I am creating an open source web app for audio data discovery and easy labelling of samples by computing various audio features and the embedding them into 2d space. The idea is that audio that sounds similar should be close together in the scatter plot, while different sounds further apart. The main goal is to be able to easily label different bird species in vast audio recordings I have from nature conservation charity. Here’s the repo: (heavy work in progress).

In the web app (Python + React) I’d like to, among other things, plot the waveform. Problem here is that for 2h mono recording in 16kHz we’re talking of over 100M points to render. How to display the waveform in a smart way, the way e.g. Audacity does it? Can you perhaps point me to the relevant piece in the source code? I could not find it, but obviously it’s there.

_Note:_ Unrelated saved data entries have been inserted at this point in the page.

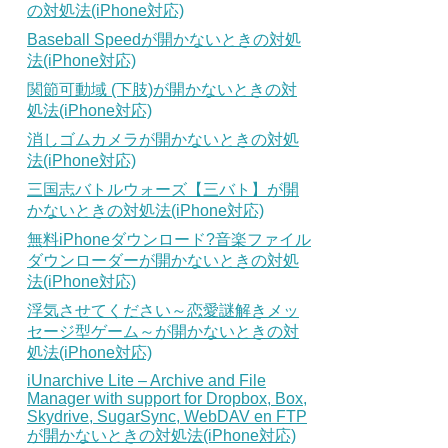
の対処法(iPhone対応)
Baseball Speedが開かないときの対処
法(iPhone対応)
関節可動域 (下肢)が開かないときの対
処法(iPhone対応)
消しゴムカメラが開かないときの対処
法(iPhone対応)
三国志バトルウォーズ【三バト】が開
かないときの対処法(iPhone対応)
無料iPhoneダウンロード?音楽ファイル
ダウンローダーが開かないときの対処
法(iPhone対応)
浮気させてください～恋愛謎解きメッ
セージ型ゲーム～が開かないときの対
処法(iPhone対応)
iUnarchive Lite – Archive and File
Manager with support for Dropbox, Box,
Skydrive, SugarSync, WebDAV en FTP
が開かないときの対処法(iPhone対応)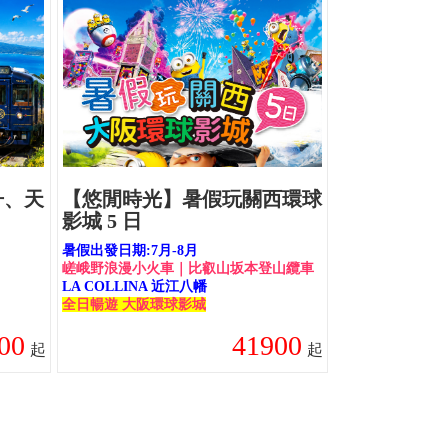
舟、天
【悠閒時光】暑假玩關西環球
影城 5 日
暑假出發日期:7月-8月
嵯峨野浪漫小火車｜比叡山坂本登山纜車
LA COLLINA 近江八幡
全日暢遊 大阪環球影城
00
41900
起
起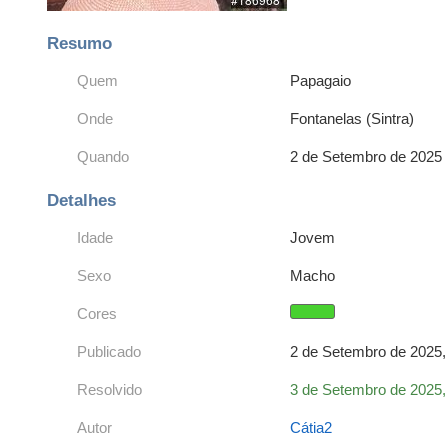
Resumo
Quem
Papagaio
Onde
Fontanelas (Sintra)
Quando
2 de Setembro de 2025
Detalhes
Idade
Jovem
Sexo
Macho
Cores
Publicado
2 de Setembro de 2025,
Resolvido
3 de Setembro de 2025,
Autor
Cátia2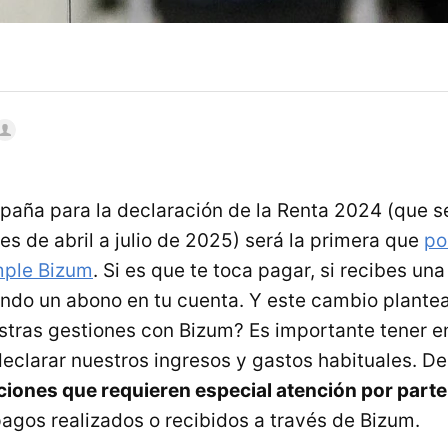
aña para la declaración de la Renta 2024 (que se
es de abril a julio de 2025) será la primera que
po
mple Bizum
. Si es que te toca pagar, si recibes un
endo un abono en tu cuenta. Y este cambio plante
tras gestiones con Bizum? Es importante tener e
eclarar nuestros ingresos y gastos habituales. D
ciones que requieren especial atención por part
gos realizados o recibidos a través de Bizum.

Currently I am using a datashader, which essentially treats the data points like a raster and then bins pixels that are close together: It works, but it’s not fast enough.It’s not important to be very accurate, I am looking for an approximate method. I like how Audacity displays audio. Small twist here will be that the user should be able to zoom into the fragment, which will bring higher resolution piece.


There was a recent post from someone trying to pull bird vocalizations out of background noises and environment sounds. We weren’t a lot of help. Audacity does have Menu on the left > Spectrogram View. That posts your timeline in colored patches according to Frequency versus Time instead of normal waveform Volume versus Time.

Analyze > Spectrum View does it in volume versus frequency and ignores time.

That any help at all?


Birdsong identification software already exists … Need advice about a bio-acoustics project using Audacity - #6 by Trebor

See TrackArtist

Thanks! That’s what I was looking for.

Sure it does, but is closed source and does not address our problem. The goal is to automatically count call of a specified species. Before that’s possible, we need to be able to label hundreds of hours of recordings - and fast. Here’s a very basic demo of the functionality: Scroll down for description. Select e.g. UMAP (Uniform Manifold Approximation and Projection), unsupervised machine learning method. The reasoning here is that dozens of audio features that you can calculate per audio fragment can be in fact mapped to a much smaller (in terms of dimensionality) manifold. Manifold is like an ordinary Euclidean space locally, but non-linear on greater distances. Once you select embedding, you can quite clearly see clusters and bird calls are quite nicely separated from the noise, all in one 2d scatter plot. All in all, it’s quite different than Raven.

I am familiar with the functionality and plotting spectrogram is on my TODO list. You got me thinking though if I need a waveform in the first place, it’s not that terribly useful. Thanks!